A coisa fica ainda mais interessante quando se verifica a lista das vinte espécies mais dominantes entre as 227 hiperdominantes porque nela encontraremos velhas conhecidas dos povos tradicionais da Amazônia. Encabeçando a lista está, nada mais nada menos, que Euterpe precatoria, o bom e velho AÇAÍ, que faz a fama de Codajás. Em sexto lugar, pra não ficar distante, vem seu primo Euterpe oleracea, o AÇAÍ-DO-PARÁ, seguido logo após, em sétimo pela bela bacabeira Oenocarpus bataua.
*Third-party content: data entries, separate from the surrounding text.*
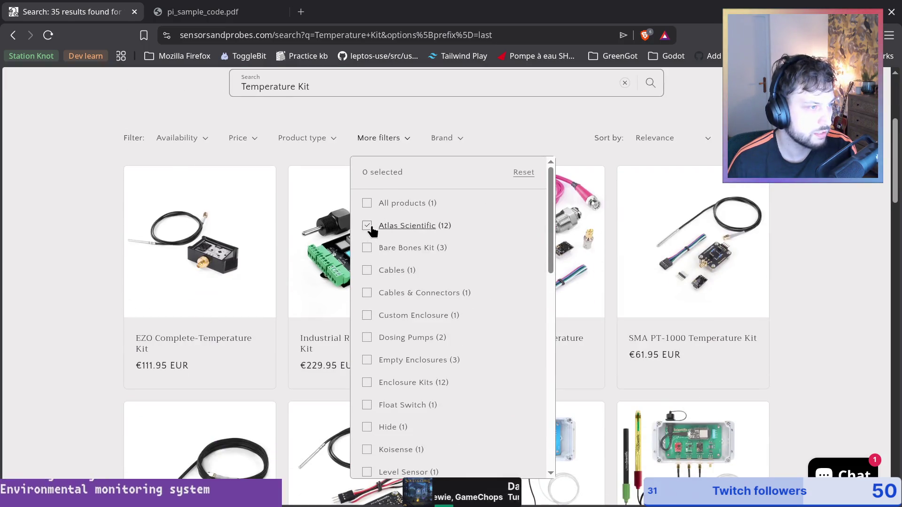
click(81, 207)
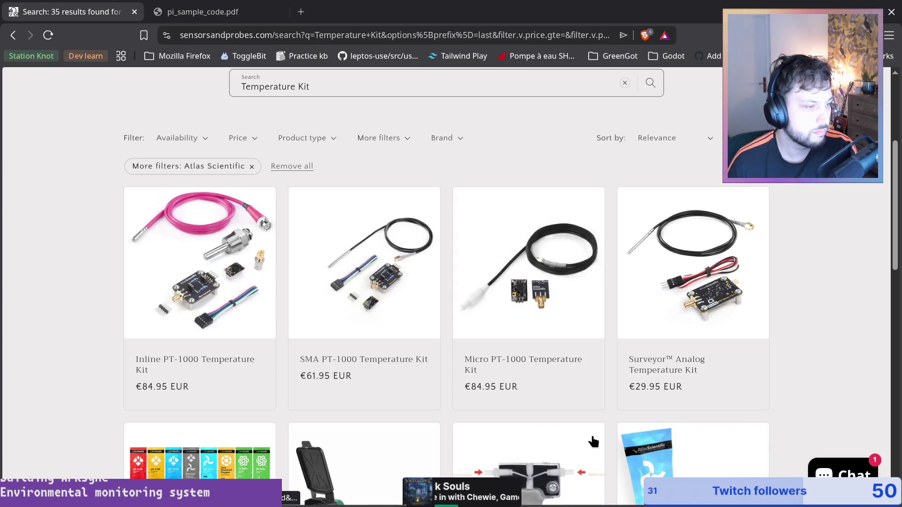
middle_click(524, 324)
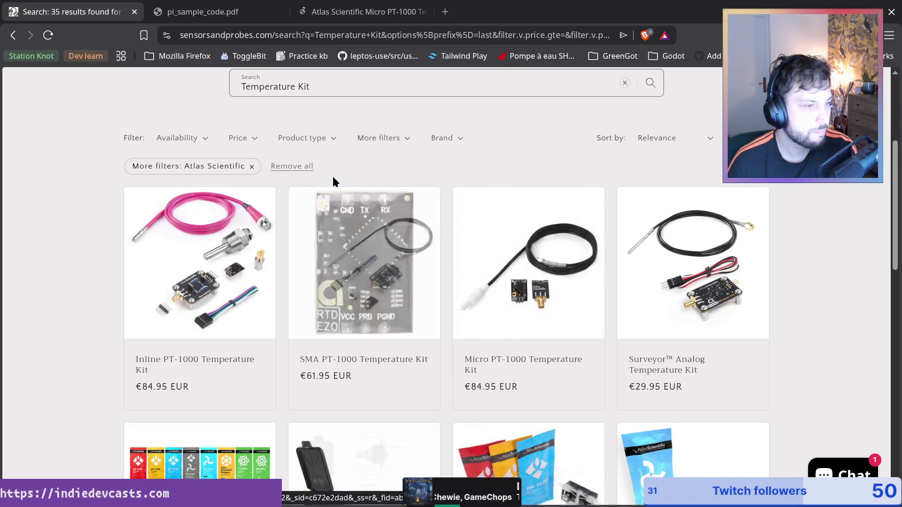
View the Micro PT-1000 Temperature Kit page and expand its description
click(377, 5)
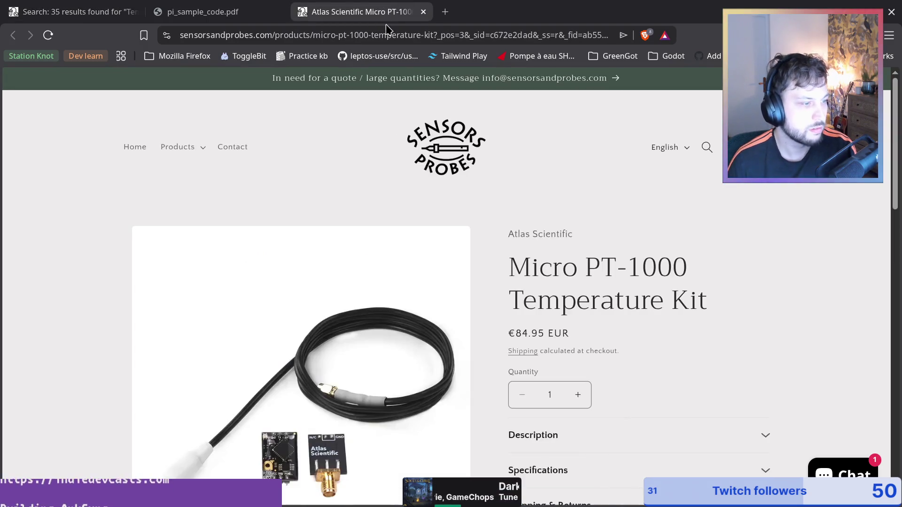
scroll(589, 241, down, 5)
Entre as vinte primeiras há ainda outras plantas manejadas há séculos ou milênios pelos povos indígenas, tais como Hevea brasiliensis (seringueira), Licania heteromorpha (lixeira), Astrocaryum murumuru (muru-muru) e Socratea exorrhiza, nada mais nada menos que a paxiuba, tão usada como material de construção no rio Negro.
O artigo de Steege e colegas parece mostrar claramente que a atividade humana de baixa intensidade no passado e no presente tem um papel importante na história da distribuição de espécies de árvores na Amazônia. Isso quer dizer que toda a Amazônia foi modificada pela ação humana no passado? Ainda é cedo para afirmar, mas é inegável que há um grande paralelismo entre os dados botânicos agora apresentados e a ampla distribuição de sítios arqueológicos pela região, paralelismo esse que nos permite dizer que há uma longa história co-evolutiva entre plantas e pessoas na Amazônia.
Outro dado interessante que ilustra o quanto a agricultura indígena alterou a floresta e paisagem amazônica e co-evoluiu com ela, segundo Evaristo E. Miranda, é o fato dos sítios arqueológicos amazônicos estarem associados a terras de cor muito escura, conhecidas como “terra preta de índio”, que formam um mosaico de áreas com vegetação em diferentes estágios de reconstituição, desde pequenas capoeiras até matas secundárias e bem recompostas. Isso é facilmente observável, ainda hoje, através de imagens de satélite: a floresta parece um mosaico de matas com diversos tamanhos e fisionomias, em função da idade das capoeiras, desenhando figuras geométricas bem definidas (círculos, elipses, polígonos, etc). Elas descrevem a fantástica história das relações homem-natureza, caracterizada pelo enriquecimento contínuo de determinadas unidades de vegetação com plantas de interesse alimentar, medicinal ou simbólico, úteis para a fabricação de instrumentos de caça, pesca e, posteriormente, para a agricultura. Ao longo dos séculos, esses povos foram transformando as florestas e, de certa forma, co-evoluíram com a vegetação. “Os conhecimentos dos grupos humanos sobre os diversos usos das plantas amazônicas os levaram a favorecer algumas delas, protegendo-as ou disseminando-as em determinados locais”, segundo Evavisto Miranda.
Esse debate, no entanto, não é puramente acadêmico. Na Amazônia, populações tradicionais são ainda constrangidas a abandonar seus locais de moradia, seja pela perspectiva de construção de usinas hidrelétricas, como acontece agora no Tapajós, seja para a constituição de alguns tipos de unidade de conservação que restringem bastante a ocupação humana, mesmo que em condições de baixa densidade demográfica e baixo impacto.
Parece claro que não são esses ribeirinhos e quilombolas as reais ameaças à preservação da floresta. Ao contrário, pode ser que seja sua ação de manejo que garanta uma parte da própria reprodução da Amazônia que hoje conhecemos e queremos proteger. Ao forçar seu deslocamento, não estaria o poder público matando o mutum que põe os ovos de ouro?